What about a more modern example? Here is a still frame from a Russian television news broadcast:

While entirely recognizable, Biden and Zelensky's faces are still highly blurred. Let's zoom into the faces in the restored version below. The faces look like high resolution portraits, with individual hairs visible on Zelenskyy's face. Despite the AI's generative nature, its inability to recognize the face in the background as a face means it did not attempt to construct it.

You can download the full-resolution frame (10MB).

What about this frame from a different Russian broadcast that was then resized and recompressed?

Here is the restored version. While it missed the two faces in blue and the left and right-most faces, the ones in between are uncannily reconstructed. Note the hallucination of complete detailed iris patterns.

You can download the full-resolution frame (35MB).

Finally, what about the cell phone video frame? Here is a zoom of the two faces in the original video:

Below is a zoom of the reconstructed faces. Note how in this case the painting on the wall has been completely reimagined as a rough dry textured image that looks nothing like the original, while the faces again have that uncanny realism:

Overall, the image upscaling provided by ESRGAN is less than ideal in these test examples, introducing far more damage and artifacting than was present in the original. In contrast, its facial reconstruction provided through GFPGAN is nothing short of breathtaking in its realism, down to detailed iris patterns. Given the eerie realism of these images, it is important to always remember that these represent generative AI hallucinations of one possible face that could yield the degraded artifact-impaired facial region in the original image. At the same time, as these images attest, the end result often precisely matches the real-life face of the individual, showing the immense power of these tools. In other words, facial restoration is akin to a computerized sketch artist that takes a grainy, blurry, blocky, pixelated image of a face and imagines what the original face might have looked like: the results frequently match the original face uncannily well, but one most always remember that in the end these images are nothing more than an AI sketch artist's hallucinated creation, not a forensic reconstruction, and may alter the original face in subtle ways due to skews in the underlying training data. While the recoveries here appear to be faithful reconstructions of the original faces, there are myriad ethical questions about generative face construction and further testing is required to see how the technology performs across a range of faces from across the world.

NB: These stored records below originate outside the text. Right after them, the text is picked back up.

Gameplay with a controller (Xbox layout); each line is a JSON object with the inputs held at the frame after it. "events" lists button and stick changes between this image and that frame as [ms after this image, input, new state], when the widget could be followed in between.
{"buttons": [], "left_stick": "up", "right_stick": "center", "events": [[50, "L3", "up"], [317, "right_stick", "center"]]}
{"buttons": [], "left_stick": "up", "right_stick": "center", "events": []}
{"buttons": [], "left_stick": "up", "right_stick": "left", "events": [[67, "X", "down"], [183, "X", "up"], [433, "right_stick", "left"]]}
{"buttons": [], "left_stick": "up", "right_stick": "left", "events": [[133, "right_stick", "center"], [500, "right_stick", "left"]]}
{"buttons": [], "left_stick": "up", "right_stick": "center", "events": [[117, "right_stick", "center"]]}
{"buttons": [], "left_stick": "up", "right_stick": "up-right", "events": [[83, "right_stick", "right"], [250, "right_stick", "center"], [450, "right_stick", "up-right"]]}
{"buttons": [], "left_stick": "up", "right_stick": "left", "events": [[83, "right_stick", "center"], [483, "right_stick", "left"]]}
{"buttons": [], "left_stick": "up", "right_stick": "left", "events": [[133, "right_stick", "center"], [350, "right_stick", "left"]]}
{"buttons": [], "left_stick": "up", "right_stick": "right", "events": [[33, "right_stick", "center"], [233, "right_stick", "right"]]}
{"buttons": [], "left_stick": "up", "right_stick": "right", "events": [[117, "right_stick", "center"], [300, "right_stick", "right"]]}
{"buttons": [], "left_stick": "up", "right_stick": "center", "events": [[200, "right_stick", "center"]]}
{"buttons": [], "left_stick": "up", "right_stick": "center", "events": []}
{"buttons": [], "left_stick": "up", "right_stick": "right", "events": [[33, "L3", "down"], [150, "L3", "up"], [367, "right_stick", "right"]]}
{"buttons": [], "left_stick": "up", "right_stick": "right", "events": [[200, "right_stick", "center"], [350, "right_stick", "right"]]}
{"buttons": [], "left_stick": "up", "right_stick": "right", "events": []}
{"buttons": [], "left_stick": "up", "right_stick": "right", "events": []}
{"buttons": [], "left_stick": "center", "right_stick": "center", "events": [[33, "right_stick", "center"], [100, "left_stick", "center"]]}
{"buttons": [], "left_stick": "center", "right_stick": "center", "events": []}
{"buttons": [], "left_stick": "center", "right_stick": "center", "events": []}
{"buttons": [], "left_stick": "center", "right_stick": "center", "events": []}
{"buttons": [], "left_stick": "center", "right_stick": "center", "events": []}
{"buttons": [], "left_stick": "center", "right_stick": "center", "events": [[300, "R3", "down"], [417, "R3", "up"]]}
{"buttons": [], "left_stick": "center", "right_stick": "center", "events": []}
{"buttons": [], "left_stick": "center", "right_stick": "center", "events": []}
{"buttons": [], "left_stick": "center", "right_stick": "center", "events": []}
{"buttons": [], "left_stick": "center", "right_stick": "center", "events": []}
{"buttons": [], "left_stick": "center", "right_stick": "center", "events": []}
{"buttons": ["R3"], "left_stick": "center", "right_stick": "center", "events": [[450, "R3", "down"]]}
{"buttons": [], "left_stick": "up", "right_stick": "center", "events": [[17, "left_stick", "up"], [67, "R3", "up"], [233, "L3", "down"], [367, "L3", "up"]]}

While GFPGAN currently only supports still images, not video, it does appear to be deterministic, with multiple runs on the same frame yielding the exact same results. Testing on nearby frames yielded highly similar results, suggesting inter-frame differences are minimal. This means that GFPGAN could be applied to videos by breaking them into a sequence of frames via ffmpeg, applying GFPGAN to each frame and then reconstructing – the stability of the face recovery means that the faces should appear reasonably consistent across frames to yield a reasonable stable video reconstruction.

Putting all of this together, we can see that face restoration represents an entirely new frontier in AI-powered image and video enhancement that has no parallel to past computer-assisted restoration work. Colorization yields strong results, though the inability to provide the model with out-of-band information about the known film stock reduces the ability to incorporate existing domain knowledge to improve accuracy. Image upscaling and damage correction appears weakest in the examples here. While such tools perform extremely well on traditional image recovery tasks (scratched/torn/damaged images or lower-resolution images), the tools appear to perform far more poorly on the specific tasks tested here, such as kinescopic and micro-aperture lens restoration. At the same time, the GAN nature of the underlying models means they could be readily adapted to these specific use cases through fine-tuning.  In the end, the results here showcase the potential of AI-powered enhancing tools for historical multimedia archives.